Até o momento, a única corte de segundo grau que admitiu essa possibilidade foi o Tribunal de Justiça do Rio de Janeiro, o que gerou uma série de recursos ao STJ.
Tanto a Vale quanto a Defensoria Pública mineira entendem que o TAC não é um título executivo judicial. Ele é tratado como um documento para dar parâmetro às indenizações, ou seja, para facilitar a resolução mediante acordo, com valores mínimos e razoáveis.
No STJ, só a 3ª Turma chegou a julgar o tema colegiadamente. Primeiro, ela entendeu que só a Defensoria Pública poderia iniciar a execução. Quinze dias depois, porém, mudou de ideia e deu às vítimas a possibilidade de fazer a cobrança individualmente.
Legitimidade das vítimas
Não há dúvidas sobre a eficácia de título executivo extrajudicial conferida ao TAC, conforme preveem a Lei da Ação Civil Pública, a Lei Orgânica da Defensoria Pública e o Código de Processo Civil.
A divergência se baseia na possibilidade de as vítimas de Brumadinho representadas pela Defensoria iniciarem a execução individualmente. A alternativa seria exigir que apenas a instituição fizesse a execução, ao constatar o descumprimento do acordo pela Vale.
A afirmação feita na sustentação oral da Defensoria Pública mineira de que o TAC não foi pensado para ser usado como título executivo reverberou na posição adotada pela ministra Nancy Andrighi.
“Se esse título não é executivo extrajudicial, por que a Defensoria perdeu tanto tempo fazendo essa transação?”, indagou. Para ela, afastar a legitimidade das vítimas contradiz o objetivo do sistema de proteção da coletividade.
“Se o termo não pode ser executado e as vítimas permanecem a sofrer as consequências sem qualquer compensação, a sua realização constitui, em verdade, um ato meramente simbólico para dar notícia midiática.”
Papel da Defensoria Pública
Na análise de Nancy, se o ato negocial firmado entre as partes trata de direitos individuais homogêneos, nada impede que os próprios lesados executem o título extrajudicial individualmente. “Senão ele não tem sentido”, reforçou.
Além disso, ela defendeu que não cabe impor às vítimas a comprovação de que a Vale descumpriu o termo de compromisso para permitir a execução, sob pena de imputar à parte mais vulnerável da relação a responsabilidade pela prova negativa.
“A empresa executada apresenta melhores condições de comprovar que está adimplindo as disposições do acordo, o que poderá ser suscitado em sede de embargos do devedor”, explicou.
O voto, por fim, reconhece a celeridade das partes em firmar o acordo e a cooperação da Vale na busca por indenizar as vítimas, registrando que nove mil pessoas já foram beneficiadas. Mas reforçou as críticas.

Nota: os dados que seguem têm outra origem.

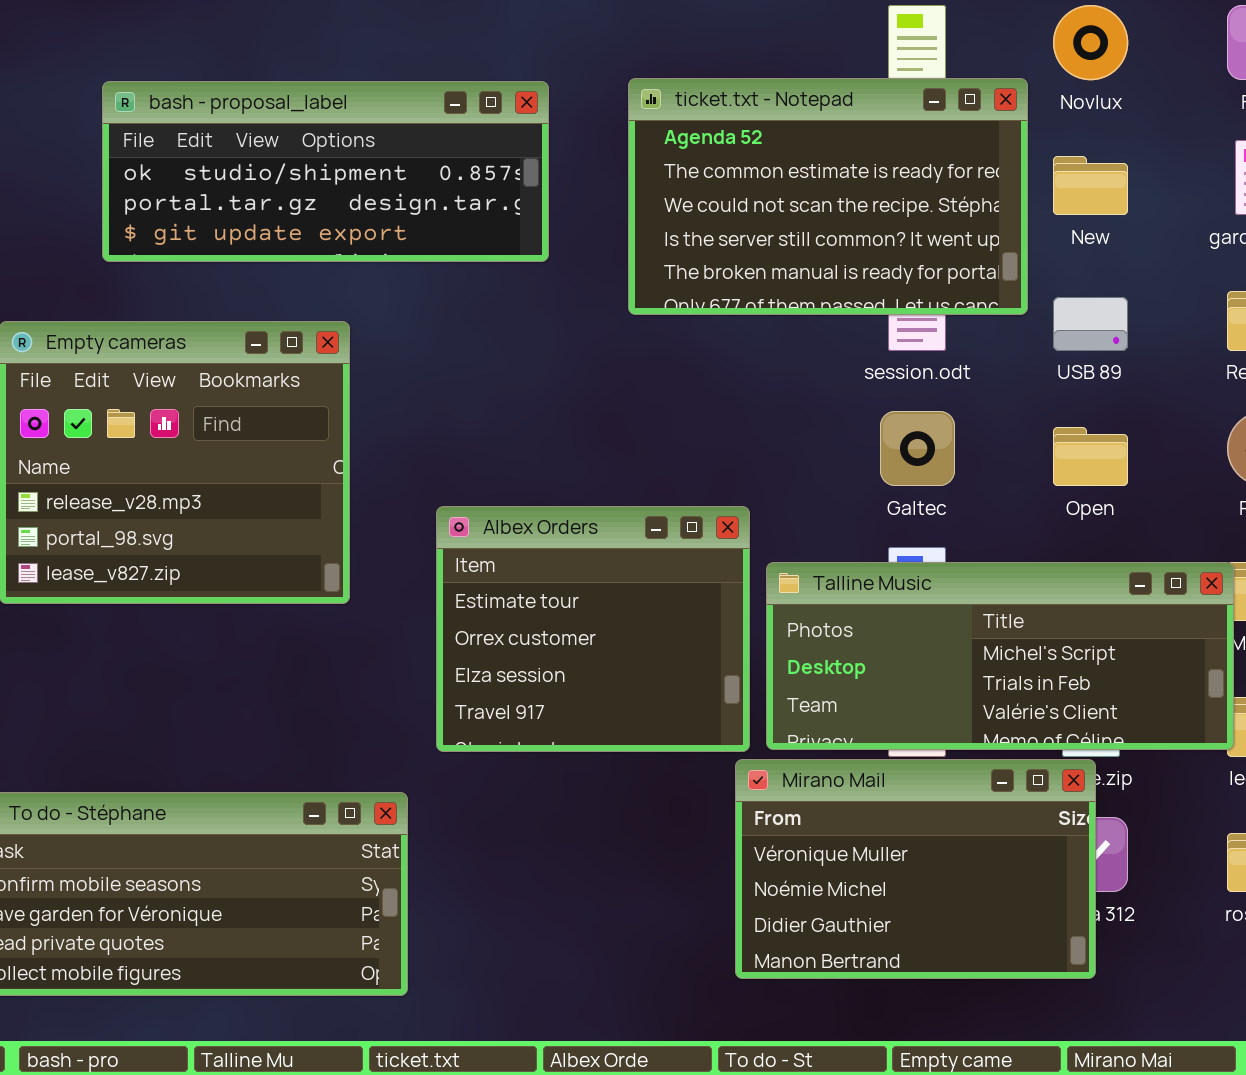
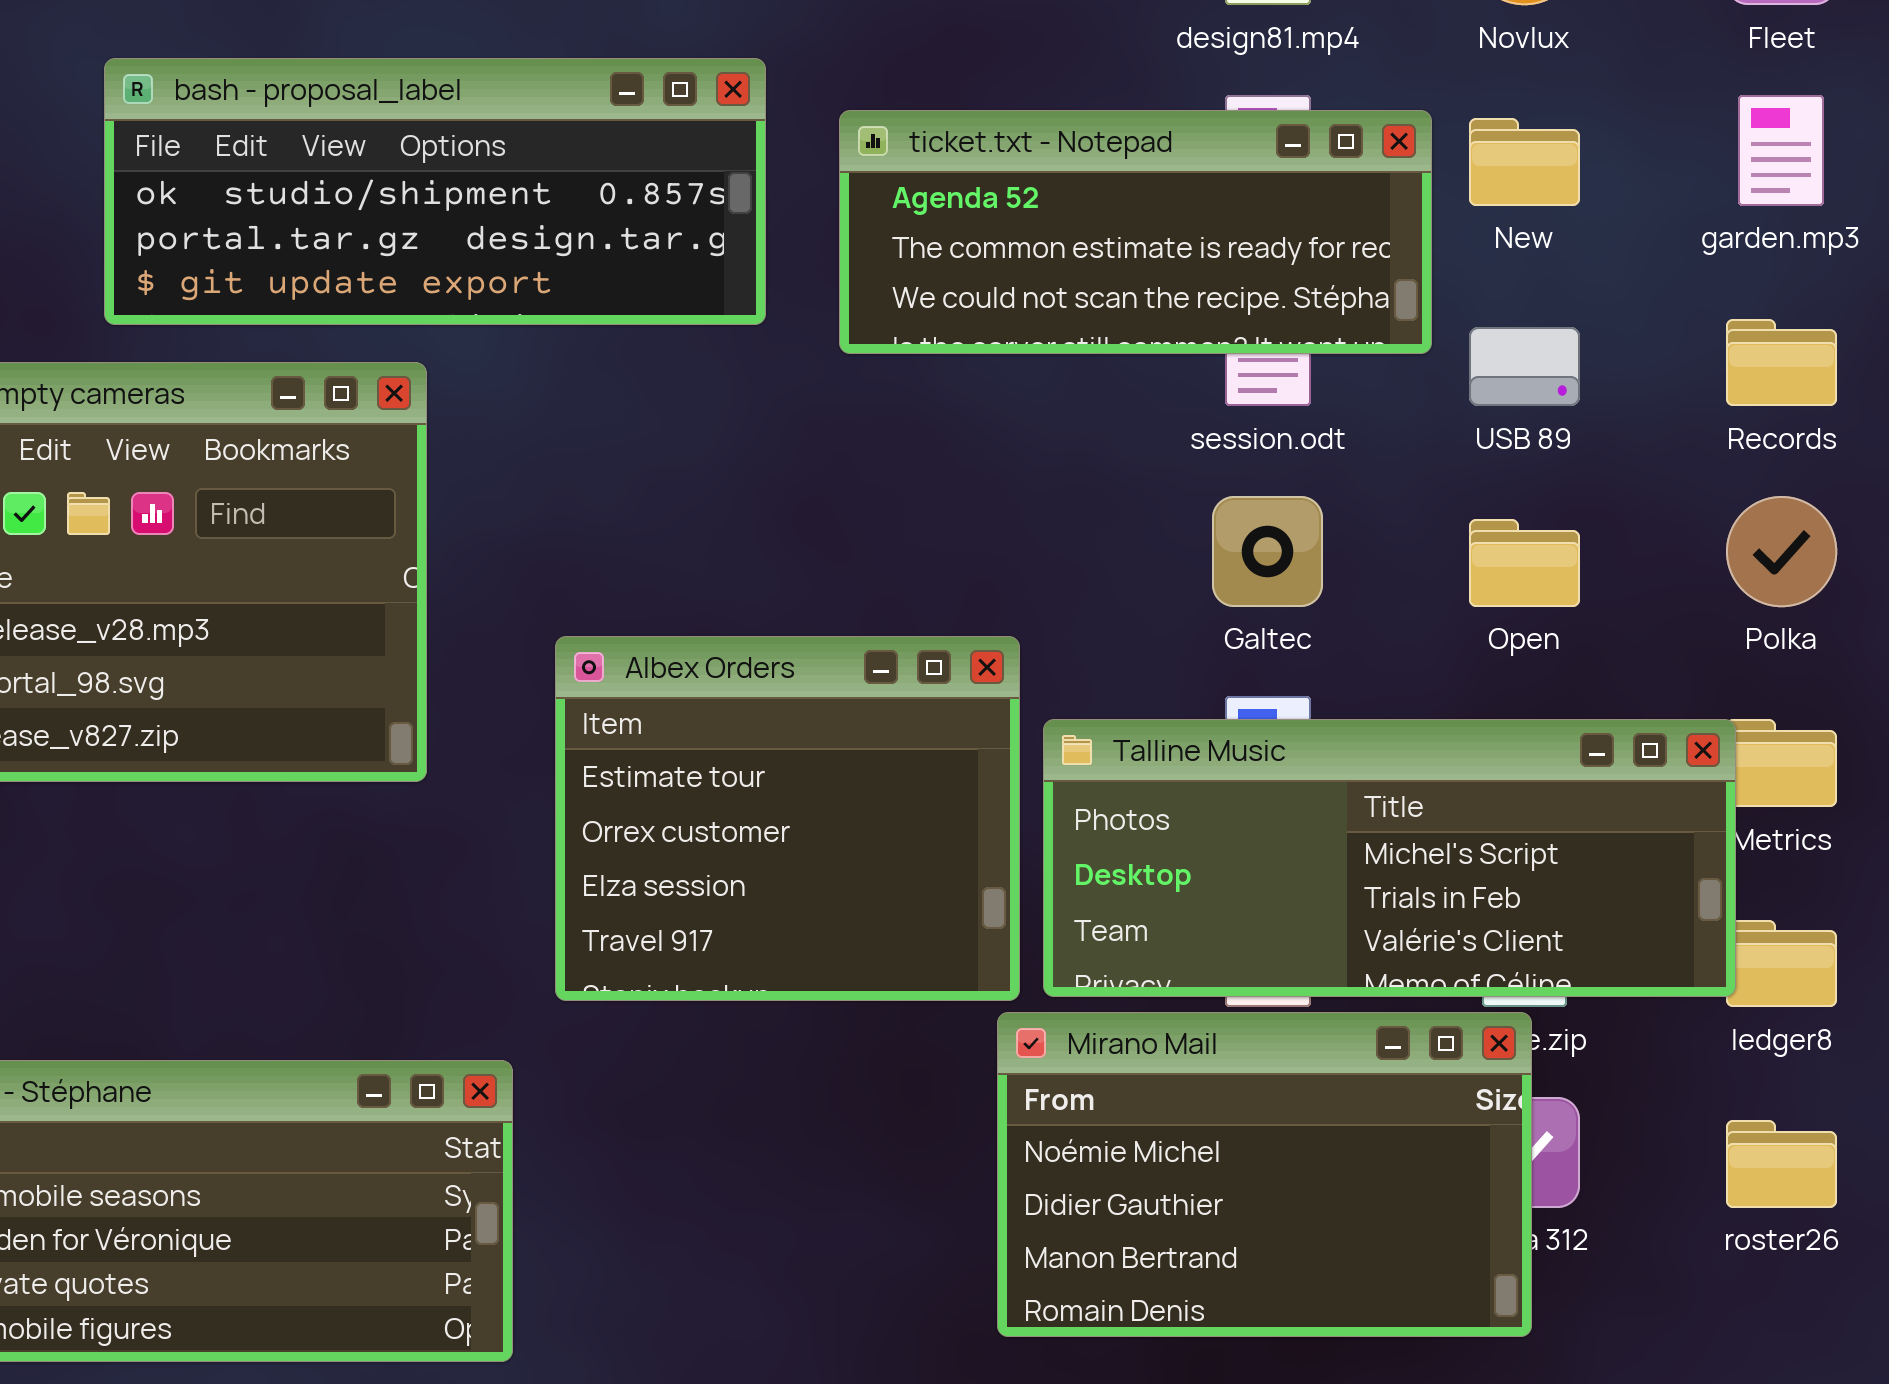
ticket.txt - Notepad: [628,78,1028,315] -> [839,110,1432,354], resized
bash - proposal_label: [102,81,549,262] -> [104,58,766,325], moved
Mirano Mail: [735,759,1096,979] -> [997,1012,1532,1337], scrolled down 1 row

“A proposta interpretativa das Defensorias, de que o instrumento não constitui título executivo, não beneficia efetivamente os destinatários da sua tutela, mas, em verdade, busca reforçar o poder da instituição, que permanecerá como uma intermediária indispensável e perpétua do direito de ressarcimento de outrem, o que não se pode permitir.”
Teses
Como o processo é julgado em sede de incidente de assunção de competência (IAC), seu resultado será vinculante, com fixação de tese jurídica.

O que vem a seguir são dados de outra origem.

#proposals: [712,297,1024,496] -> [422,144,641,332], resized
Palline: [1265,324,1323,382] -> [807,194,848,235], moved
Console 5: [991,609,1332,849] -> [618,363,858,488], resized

A ministra Nancy Andrighi propôs a seguinte tese:
O termo de compromisso firmado entre a Defensoria Pública, o estado de Minas Gerais e a Companhia Vale as constitui título executivo extrajudicial, tendo as vítimas legitimidade para executá-lo individualmente.
Já o ministro Antonio Carlos Ferreira sugeriu a seguinte tese:
1) O termo de compromisso firmado entre a Defensoria Pública do estado de Minas Gerais e a companhia Vale S.A. não constitui título executivo extrajudicial para execução diretamente pelas vítimas;
2) As vítimas não têm legitimidade para executar individualmente em referido termo de compromisso.